Items from a dataset:
• • • • •

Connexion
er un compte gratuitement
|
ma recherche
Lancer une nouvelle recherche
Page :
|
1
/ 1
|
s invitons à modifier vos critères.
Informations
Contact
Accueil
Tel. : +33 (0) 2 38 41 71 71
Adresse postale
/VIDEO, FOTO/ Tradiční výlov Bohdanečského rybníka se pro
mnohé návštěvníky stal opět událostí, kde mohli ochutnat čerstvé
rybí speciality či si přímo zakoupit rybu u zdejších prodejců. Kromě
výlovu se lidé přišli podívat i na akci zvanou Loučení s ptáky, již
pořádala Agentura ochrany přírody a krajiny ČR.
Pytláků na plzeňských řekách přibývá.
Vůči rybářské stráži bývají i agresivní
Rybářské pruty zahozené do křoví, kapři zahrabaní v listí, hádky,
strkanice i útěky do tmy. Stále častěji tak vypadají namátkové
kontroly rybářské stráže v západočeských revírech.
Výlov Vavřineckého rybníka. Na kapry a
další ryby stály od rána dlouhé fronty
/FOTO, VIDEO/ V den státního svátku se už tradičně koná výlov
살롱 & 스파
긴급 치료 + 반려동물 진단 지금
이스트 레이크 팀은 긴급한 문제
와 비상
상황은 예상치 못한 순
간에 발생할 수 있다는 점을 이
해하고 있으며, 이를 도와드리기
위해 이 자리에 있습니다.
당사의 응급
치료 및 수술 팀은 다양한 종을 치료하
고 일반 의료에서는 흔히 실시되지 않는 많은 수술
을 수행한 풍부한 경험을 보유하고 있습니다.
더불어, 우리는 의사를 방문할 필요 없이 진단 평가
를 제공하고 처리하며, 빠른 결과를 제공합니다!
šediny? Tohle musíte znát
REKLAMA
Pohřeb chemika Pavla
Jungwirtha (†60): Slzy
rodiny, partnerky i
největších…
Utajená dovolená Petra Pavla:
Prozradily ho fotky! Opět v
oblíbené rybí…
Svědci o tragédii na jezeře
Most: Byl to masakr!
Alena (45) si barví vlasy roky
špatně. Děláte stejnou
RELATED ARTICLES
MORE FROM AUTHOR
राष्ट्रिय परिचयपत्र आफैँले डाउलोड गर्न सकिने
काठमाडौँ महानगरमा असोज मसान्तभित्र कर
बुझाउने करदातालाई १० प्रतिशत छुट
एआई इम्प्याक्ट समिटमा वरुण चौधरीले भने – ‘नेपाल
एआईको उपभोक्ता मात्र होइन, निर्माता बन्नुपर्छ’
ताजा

• • • • •

- [YOUR INSTRUCTIONS]:
Make sure every record is repeated exactly.

- [ANSWER SECTION]:
Connexion
er un compte gratuitement
|
ma recherche
Lancer une nouvelle recherche
Page :
|
1
/ 1
|
s invitons à modifier vos critères.
Informations
Contact
Accueil
Tel. : +33 (0) 2 38 41 71 71
Adresse postale
/VIDEO, FOTO/ Tradiční výlov Bohdanečského rybníka se pro
mnohé návštěvníky stal opět událostí, kde mohli ochutnat čerstvé
rybí speciality či si přímo zakoupit rybu u zdejších prodejců. Kromě
výlovu se lidé přišli podívat i na akci zvanou Loučení s ptáky, již
pořádala Agentura ochrany přírody a krajiny ČR.
Pytláků na plzeňských řekách přibývá.
Vůči rybářské stráži bývají i agresivní
Rybářské pruty zahozené do křoví, kapři zahrabaní v listí, hádky,
strkanice i útěky do tmy. Stále častěji tak vypadají namátkové
kontroly rybářské stráže v západočeských revírech.
Výlov Vavřineckého rybníka. Na kapry a
další ryby stály od rána dlouhé fronty
/FOTO, VIDEO/ V den státního svátku se už tradičně koná výlov
살롱 & 스파
긴급 치료 + 반려동물 진단 지금
이스트 레이크 팀은 긴급한 문제
와 비상
상황은 예상치 못한 순
간에 발생할 수 있다는 점을 이
해하고 있으며, 이를 도와드리기
위해 이 자리에 있습니다.
당사의 응급
치료 및 수술 팀은 다양한 종을 치료하
고 일반 의료에서는 흔히 실시되지 않는 많은 수술
을 수행한 풍부한 경험을 보유하고 있습니다.
더불어, 우리는 의사를 방문할 필요 없이 진단 평가
를 제공하고 처리하며, 빠른 결과를 제공합니다!
šediny? Tohle musíte znát
REKLAMA
Pohřeb chemika Pavla
Jungwirtha (†60): Slzy
rodiny, partnerky i
největších…
Utajená dovolená Petra Pavla:
Prozradily ho fotky! Opět v
oblíbené rybí…
Svědci o tragédii na jezeře
Most: Byl to masakr!
Alena (45) si barví vlasy roky
špatně. Děláte stejnou
RELATED ARTICLES
MORE FROM AUTHOR
राष्ट्रिय परिचयपत्र आफैँले डाउलोड गर्न सकिने
काठमाडौँ महानगरमा असोज मसान्तभित्र कर
बुझाउने करदातालाई १० प्रतिशत छुट
एआई इम्प्याक्ट समिटमा वरुण चौधरीले भने – ‘नेपाल
एआईको उपभोक्ता मात्र होइन, निर्माता बन्नुपर्छ’
ताजा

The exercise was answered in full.